First Foray Into Dessert

     When I first heard about the BGE, I heard what a wonderful cooker it was, how it could cook anything from steaks and burgers to brisket to pizza to breads and desserts. On their website, BGE even says, “The EGG is a unique barbecue product, with unmatched flexibility and capabilities that surpass all other conventional cookers combined. It is a smoker, a grill and an oven and you can cook literally any food on it year round, from appetizers to entrees to desserts.” Who wouldn’t want one cooker that could do anything?

     Even though I have seen people post up on various forums online, I have never tried to cook a dessert on the Egg before. Why is that, if it can do anything? My wife is one of those few rare people who just does not like sweets….at all…none…period. So we don’t cook or eat a lot of sweets. But every once in a while I still do get a craving. Who am I kidding? Just about every day I do.

     On Saturday, as I was at the store picking up some supplies to get us through the week, I started getting a craving. I spotted some Nestle Tollhouse cookies. You know the ones I mean….the ones where you break as many squares off as you want to cook. And they were on sale for a $1.79. And I had a coupon for a $1 off! (yes, I cut coupons, so what?) I figured this would be the perfect time to try to bake some cookies on the Egg to see if I would like them, or if the flavor of smoke would put me off. What did I have to lose? $0.79? Big deal. And if all went well, then I could try and make some home-made cookies another day.

Nestle Tollhouse Peanut Butter Chocolate Chip Cookies

      So after cooking lunch Saturday on the Egg, I inserted the placesetter and the 3 little green feet that come with the Egg and made sure that the grill was stabilized at 375 dome, which would give a cooking level temperature of about 350 (that’s what the package of cookies said to use in an oven).

Halfway Through

      I couldn’t help myself and had to take a peak after about 4 minutes to see what was going on in there.

Just about done

      The cookies ended up taking about 12 minutes to get done, although the package claimed 8-9.

Done

      All in all, I think it turned out pretty good. I was using an all mesquite lump charcoal, so it did impart a hint of smoke to the cookies, but it wasn’t over powering and if anything was more of a lingering after note. If you don’t like smoke, I would suggest possible an oak lump charcoal and do not use any wood chips. I think I am definitely going to have to attempt some home-made cookies in the future….and maybe a pie….or a cake….anybody got any good recipes?

14 thoughts on “First Foray Into Dessert

  1. Night quite baking – but I love grilled peaches. I cut them in half and put them cut side down. When they’re nice and soft I take them off, put some sweetened mascarpone in the pit cavity and top with toasted almonds. Serve with biscotti and Italian dessert wine.

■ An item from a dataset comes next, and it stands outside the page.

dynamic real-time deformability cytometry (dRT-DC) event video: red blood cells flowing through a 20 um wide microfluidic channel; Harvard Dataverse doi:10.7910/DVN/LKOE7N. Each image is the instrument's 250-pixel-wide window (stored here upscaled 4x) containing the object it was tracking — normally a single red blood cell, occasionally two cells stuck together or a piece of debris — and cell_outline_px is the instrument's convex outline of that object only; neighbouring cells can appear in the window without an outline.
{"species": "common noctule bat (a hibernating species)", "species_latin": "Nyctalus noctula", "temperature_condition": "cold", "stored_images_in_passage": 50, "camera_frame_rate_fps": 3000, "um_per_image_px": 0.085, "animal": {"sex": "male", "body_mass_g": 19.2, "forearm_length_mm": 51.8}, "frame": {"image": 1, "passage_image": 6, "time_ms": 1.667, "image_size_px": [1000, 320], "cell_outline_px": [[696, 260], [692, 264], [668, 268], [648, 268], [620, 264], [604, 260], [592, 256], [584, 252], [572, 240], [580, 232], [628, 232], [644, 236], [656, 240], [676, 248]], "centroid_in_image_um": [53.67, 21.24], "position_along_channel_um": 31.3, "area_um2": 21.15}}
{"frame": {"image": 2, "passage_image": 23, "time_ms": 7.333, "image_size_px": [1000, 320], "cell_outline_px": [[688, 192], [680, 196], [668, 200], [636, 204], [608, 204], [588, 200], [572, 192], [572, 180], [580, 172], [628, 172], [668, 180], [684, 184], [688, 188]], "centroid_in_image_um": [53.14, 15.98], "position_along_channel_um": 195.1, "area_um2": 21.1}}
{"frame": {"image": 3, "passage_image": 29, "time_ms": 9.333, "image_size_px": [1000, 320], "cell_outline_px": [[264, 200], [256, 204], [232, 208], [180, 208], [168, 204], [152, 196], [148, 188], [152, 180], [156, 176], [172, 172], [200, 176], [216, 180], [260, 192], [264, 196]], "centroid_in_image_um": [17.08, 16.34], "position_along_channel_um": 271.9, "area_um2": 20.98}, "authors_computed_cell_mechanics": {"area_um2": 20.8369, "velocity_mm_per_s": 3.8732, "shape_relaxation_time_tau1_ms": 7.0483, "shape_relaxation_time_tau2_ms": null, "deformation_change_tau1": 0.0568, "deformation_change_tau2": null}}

    Equally good – pineapple slices soaked in rum & brown sugar. Serve hot over vanilla ice cream.

  2. This proves that if you have the right tools, you can cook anything outside. Smoky chocolate chip cookies..that is quite an unusual flavor! Glad to see you are having fun with your BGE.

    1. That is true. It was an unusual flavor, but I think the hint of smoke added an extra dimension to the taste. I can only imagine it will be better with a home-made cookie recipe. How can you not have fun with a BGE? It is the ultimate outdoor grill/smoker/oven.

    1. LOL!! Thanks. I probably would not fire up the egg just to make cookies, but since I already had it going as I just cooked something else, I figured why not through some on there and see what happens.

  3. If you have a mixer, there is a terrific cookie recipe that will hardly take you any time, and tastes great when baked in the oven. (I think it would work well in your BGE.)

    Mix 2 eggs, one 16-ounce jar of peanut butter (I like MaraNatha organic creamy with a hint of sea salt), and 2 cups of granulated sugar in the mixer until they’re completely blended. Scoop teaspoonfuls onto a cookie sheet (or whatever you’re using in the Egg) and bake for about as long as you’d bake chocolate chip cookies. No butter, no flour, hardly any measuring–hard to go wrong.

    I feel a little silly admitting it, but this recipe is from a children’s book, Mouse Cookies and More, by Laura Numeroff. I do have a five-year-old daughter, so I have an excuse for having the book around the house 😉

    Good luck with the baking! Your barbecue posts look amazing.